GIVEN TEXT section start
Scientific classification
- Kingdom: Animalia
- Phylum: Chordata
- Class: Amphibia
- Order: Anura
- Family: Hylidae
- Genus: Litoria
- Species: L. freycineti
- Binomial name: Litoria freycineti Tschudi, 1838

= Freycinet's frog =

- Authority: Tschudi, 1838
- Conservation status: VU

Species of amphibian

Freycinet's frog (Litoria freycineti), also known as the wallum rocket frog, is a species of frog. It inhabits coastal areas from Fraser Island, Queensland, south to the Jervis Bay Territory of New South Wales.

==Description==
This is a variable species of frog, reaching 45 mm in length. It is normally brown on the dorsal surface with large lighter or darker patches or raised dots; in some specimens, these patches can be very indistinct to almost nonexistent. A triangular shape of the same colour as the patches is present on the snout, another larger triangular shape is present behind the eyes, almost looking like a reflection to the one on the snout. The iris is a rusty colour in the upper half and brown-grey in the bottom. A white bar extends from in front of the eye around the tympanum and to the arm. The lower lip is marbled black and white. The pads on the fingers are small. The underbelly is white and the throat in males is darker.

==Ecology and behaviour==

Despite its name, this species occurs as frequently in sandstone heath habitats as it does in wallum swamps. The call of the male is a duck-like "wak", similar to that of Litoria latopalmata, although slower. Males will call on warm nights, in spring and summer, often after rain. Breeding takes place in any and all bodies of water the frogs can find, from large swamps, to creeks (stream-side pools are normally used), to temporary puddles (which may depend on follow-up rainfall to see the tadpoles reach metamorphosis).
GIVEN TEXT section end
EXTRACTED INFORMATION section start
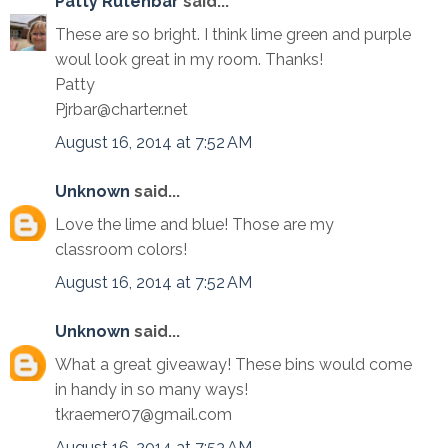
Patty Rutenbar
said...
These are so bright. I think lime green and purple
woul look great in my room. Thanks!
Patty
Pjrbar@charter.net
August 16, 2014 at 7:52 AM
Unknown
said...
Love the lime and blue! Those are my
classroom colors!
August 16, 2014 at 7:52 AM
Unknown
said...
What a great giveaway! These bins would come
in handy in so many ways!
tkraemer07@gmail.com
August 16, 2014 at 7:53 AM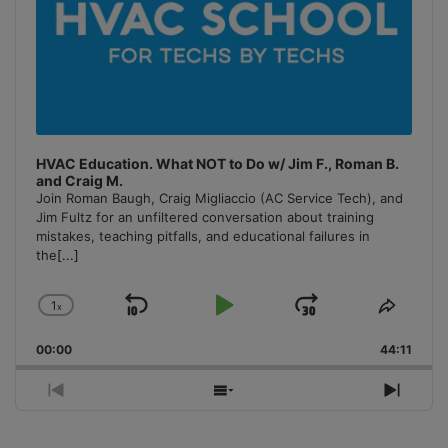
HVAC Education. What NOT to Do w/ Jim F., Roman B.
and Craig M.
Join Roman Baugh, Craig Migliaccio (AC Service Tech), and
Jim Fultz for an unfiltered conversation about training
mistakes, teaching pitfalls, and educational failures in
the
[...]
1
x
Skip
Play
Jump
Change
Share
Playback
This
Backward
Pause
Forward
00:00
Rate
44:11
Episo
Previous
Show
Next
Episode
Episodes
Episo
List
EXTRACTED INFORMATION section end
EXTRACTED INFORMATION section start
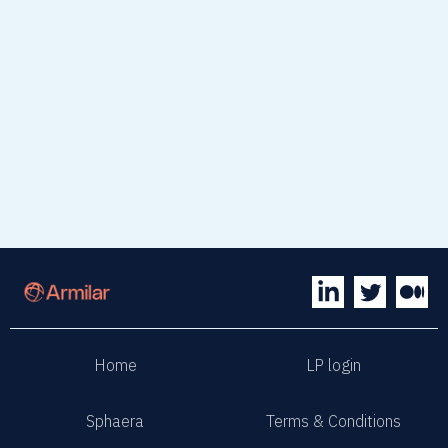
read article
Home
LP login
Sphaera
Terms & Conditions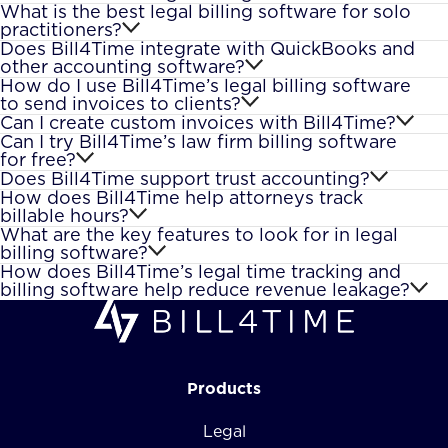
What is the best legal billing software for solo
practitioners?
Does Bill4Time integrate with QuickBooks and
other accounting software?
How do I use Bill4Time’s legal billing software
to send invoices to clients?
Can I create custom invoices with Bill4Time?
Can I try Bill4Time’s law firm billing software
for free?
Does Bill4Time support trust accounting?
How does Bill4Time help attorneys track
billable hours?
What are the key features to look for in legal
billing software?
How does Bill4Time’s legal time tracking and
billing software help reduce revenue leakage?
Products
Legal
EXTRACTED INFORMATION section end
AIM OF THE TASK:
Answer these questions from the text on Freycinet's frog.
(a) What other common name does the species have?
(b) What length does the frog reach?
(c) How is the male's call described?

FINISHED TASK:
(a) The wallum rocket frog.
(b) 45 mm.
(c) As a duck-like "wak", similar to that of Litoria latopalmata but slower.